**What you have to do**:
Every record must be restated exactly. Drop the images.
▬▬▬
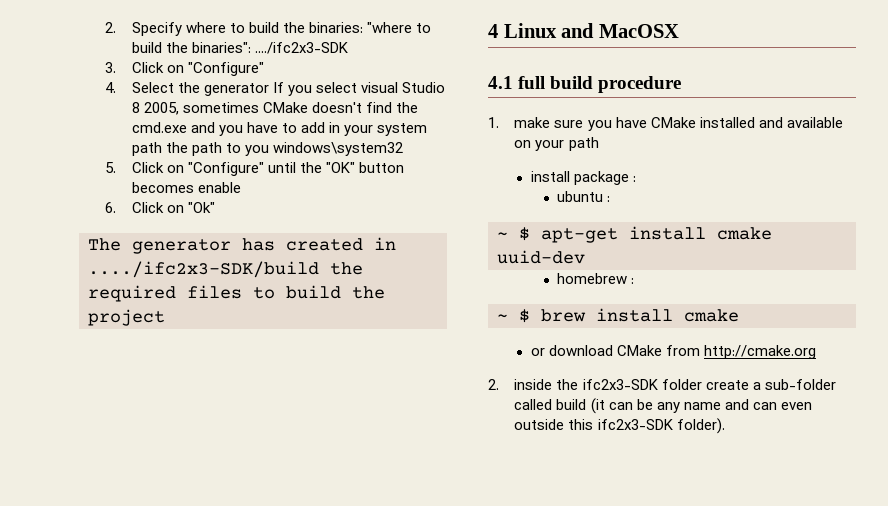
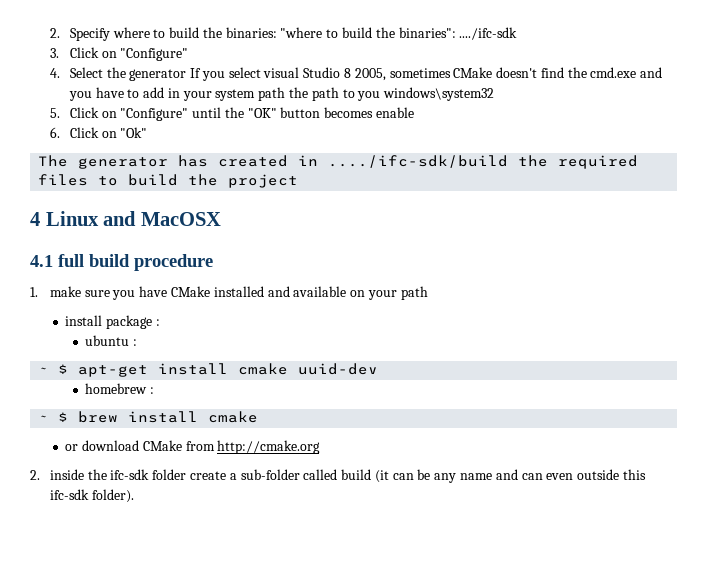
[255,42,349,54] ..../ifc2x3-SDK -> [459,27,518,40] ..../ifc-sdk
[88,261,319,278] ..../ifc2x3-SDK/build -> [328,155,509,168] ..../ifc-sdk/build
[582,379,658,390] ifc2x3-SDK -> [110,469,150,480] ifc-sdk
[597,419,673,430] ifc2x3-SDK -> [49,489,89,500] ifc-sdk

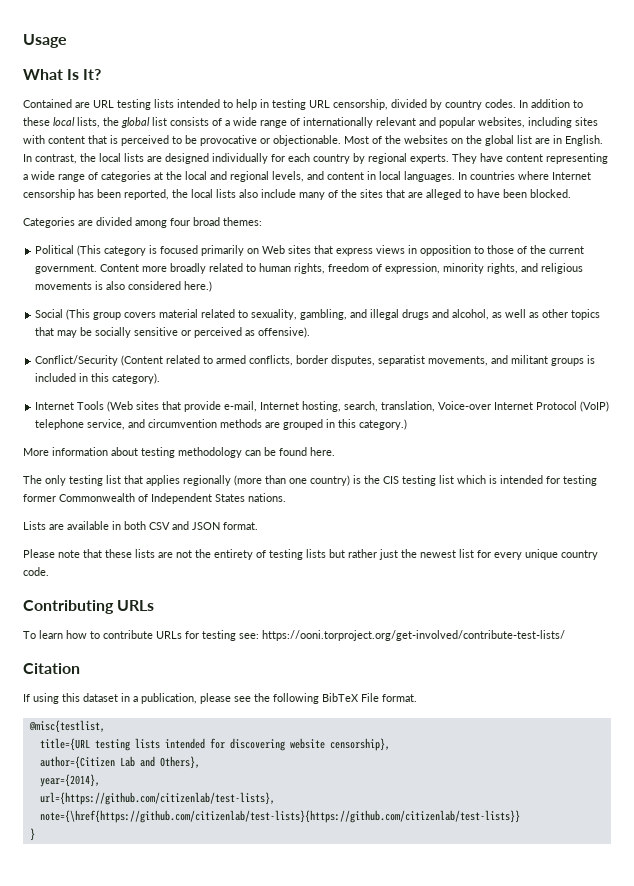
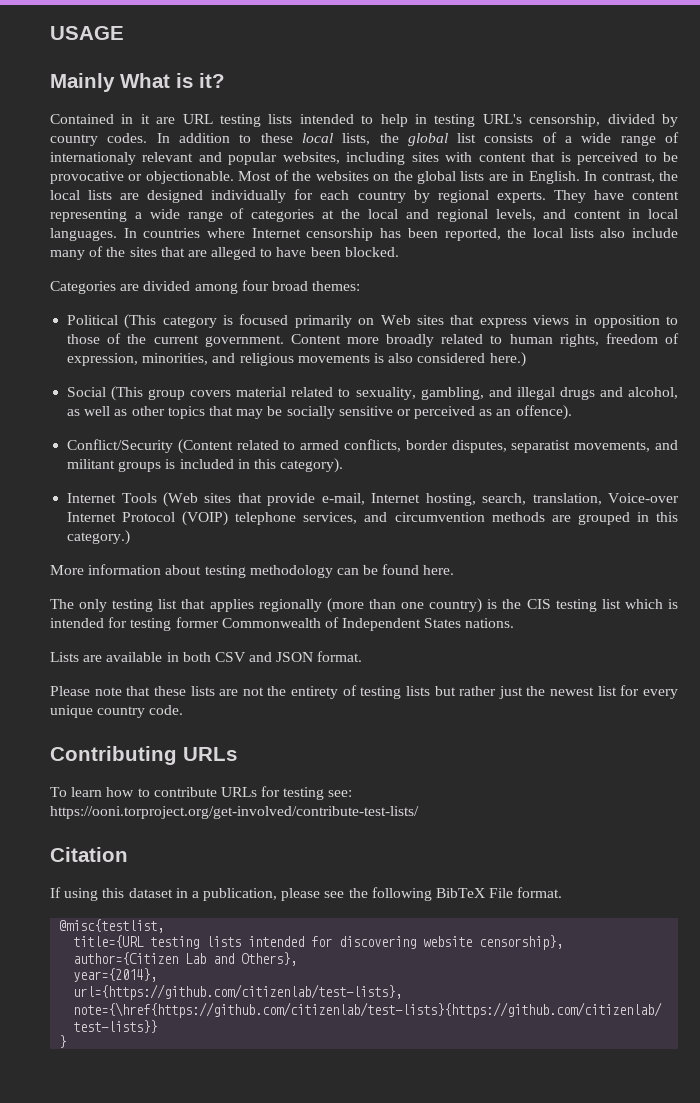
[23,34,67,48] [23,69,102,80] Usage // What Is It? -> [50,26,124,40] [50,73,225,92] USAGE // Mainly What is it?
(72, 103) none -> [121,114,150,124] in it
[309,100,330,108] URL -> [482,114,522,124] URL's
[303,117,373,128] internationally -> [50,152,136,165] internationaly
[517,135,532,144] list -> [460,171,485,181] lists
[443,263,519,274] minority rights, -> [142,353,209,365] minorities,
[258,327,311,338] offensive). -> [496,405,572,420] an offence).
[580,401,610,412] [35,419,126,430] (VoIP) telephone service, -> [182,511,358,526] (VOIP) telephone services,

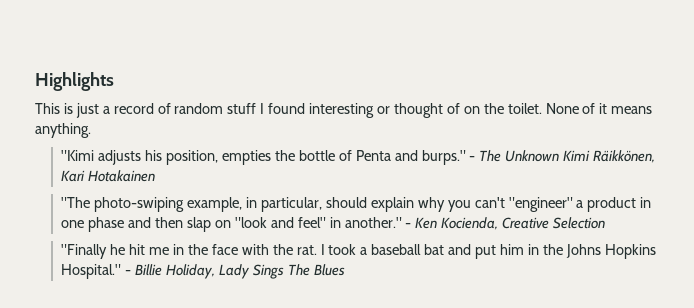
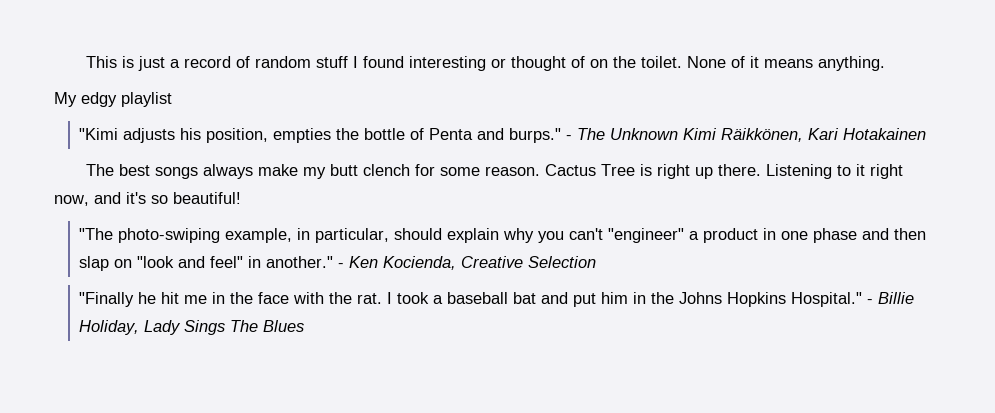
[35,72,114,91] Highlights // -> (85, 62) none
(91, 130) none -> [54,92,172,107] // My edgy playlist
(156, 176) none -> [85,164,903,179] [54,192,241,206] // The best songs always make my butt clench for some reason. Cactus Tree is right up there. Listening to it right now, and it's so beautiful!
▬▬▬
**Written solution**:
[255,42,349,54] ..../ifc2x3-SDK -> [459,27,518,40] ..../ifc-sdk
[88,261,319,278] ..../ifc2x3-SDK/build -> [328,155,509,168] ..../ifc-sdk/build
[582,379,658,390] ifc2x3-SDK -> [110,469,150,480] ifc-sdk
[597,419,673,430] ifc2x3-SDK -> [49,489,89,500] ifc-sdk

[23,34,67,48] [23,69,102,80] Usage // What Is It? -> [50,26,124,40] [50,73,225,92] USAGE // Mainly What is it?
(72, 103) none -> [121,114,150,124] in it
[309,100,330,108] URL -> [482,114,522,124] URL's
[303,117,373,128] internationally -> [50,152,136,165] internationaly
[517,135,532,144] list -> [460,171,485,181] lists
[443,263,519,274] minority rights, -> [142,353,209,365] minorities,
[258,327,311,338] offensive). -> [496,405,572,420] an offence).
[580,401,610,412] [35,419,126,430] (VoIP) telephone service, -> [182,511,358,526] (VOIP) telephone services,

[35,72,114,91] Highlights // -> (85, 62) none
(91, 130) none -> [54,92,172,107] // My edgy playlist
(156, 176) none -> [85,164,903,179] [54,192,241,206] // The best songs always make my butt clench for some reason. Cactus Tree is right up there. Listening to it right now, and it's so beautiful!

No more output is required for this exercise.